NIGERIAN YOUTH WILL NOT BE SILENCED BY POLICE BRUTALITY
Peaceful protests against police brutality in Lagos turned bloody on Tuesday.
News which soon took hold of the Twittersphere as users worldwide shared videos of Nigerian armed forces opening fire on #EndSARSNow demonstrators.
Bridget Ugwe spoke with Steve Dede, Senior Editor at Pulse Nigeria. He shares his recollection of events.
Steve Dede: At about 7.15 or 7.30 pm yesterday, we started hearing reports on how some military men, officers came there and opened fire on protesters. I was not there. A couple of us were not there but we got to watch it live from a DJ, Dj Switch, she was doing a live of the events on Instagram yesterday. And about 135,000 people were live as I was watching. And on that live I saw someone who was shot and they were trying to remove the bullets from the person's head. So this thing happened, it's not allegedly or anything of that sort. Since yesterday I've spoken to about ten different people when doing my report at Pulse, who confirmed the incident, who were there, who have been in the hospital you know.
Babajide Sanwo-Olu, Lagos state governor paid a visit to the wounded protestors at the hospital and demanded that an investigation be opened.
However, trust between Nigerian youth and their institutions seems to have reached its breaking point.
Steve Dede: There's no trust between the government and the people. So even Sanwo going there with a photographer that took pictures of himself and the victims ... it looks like just politics you know, going there with a photographer when people are literally dying and fighting for their lives, and you are going to visit them with a photographer and you are putting it on Twitter. It's really insensitive, so we still don't believe him. A governor of a State can't tell us that he is not aware that military men were going to attack protesters in his own State. So we really don't believe him, people don't believe him.
As the African Union and other regional organisations have yet to react, Steve relays what he believes is the message of the Nigerian youth to officials.
- - -
Required action 1. In the article on the Lagos protests, who was streaming the events live on Instagram?
Required action 2. Extend the article on the Lagos #EndSARSNow protests, starting after its last sentence.

Supplied information.
- - -
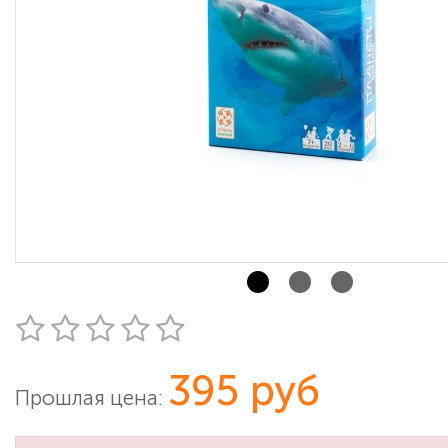
395 руб
Прошлая цена:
- - -
Output 1. Dj Switch, a DJ.

Output 2.
Steve Dede: Our message to them is do something. You can't just sit down and watch. We understand that the president of the country is friends with the other heads of states and they form the African Union so that's why it's difficult to talk about it but we have to keep keeping ourselves accountable to one another. That's the only thing that can make this continent great. Look at what the EU is doing, look at other unions do around the world. The African Union has to come together and set personal relationships aside and look at the common goal that is, what would make the continent better and start looking at it.
Instead of thwarting the revolution, the Lekki toll gate shooting set ablaze a louder call for an uprising.
Steve Dede: What we do know is that a lot of people are waiting for the curfew to end so that they would go back on the streets because they have to protest. The Nigerian police is still not reformed, there is still brutality, a lot of officers are yet to be arrested, they've not been caught for the crimes they have committed. The things we asked for which is compensation for the victims of police brutality is still not happening so there is still a lot to protest for. So people are just waiting for the curfew to end before going back on the streets.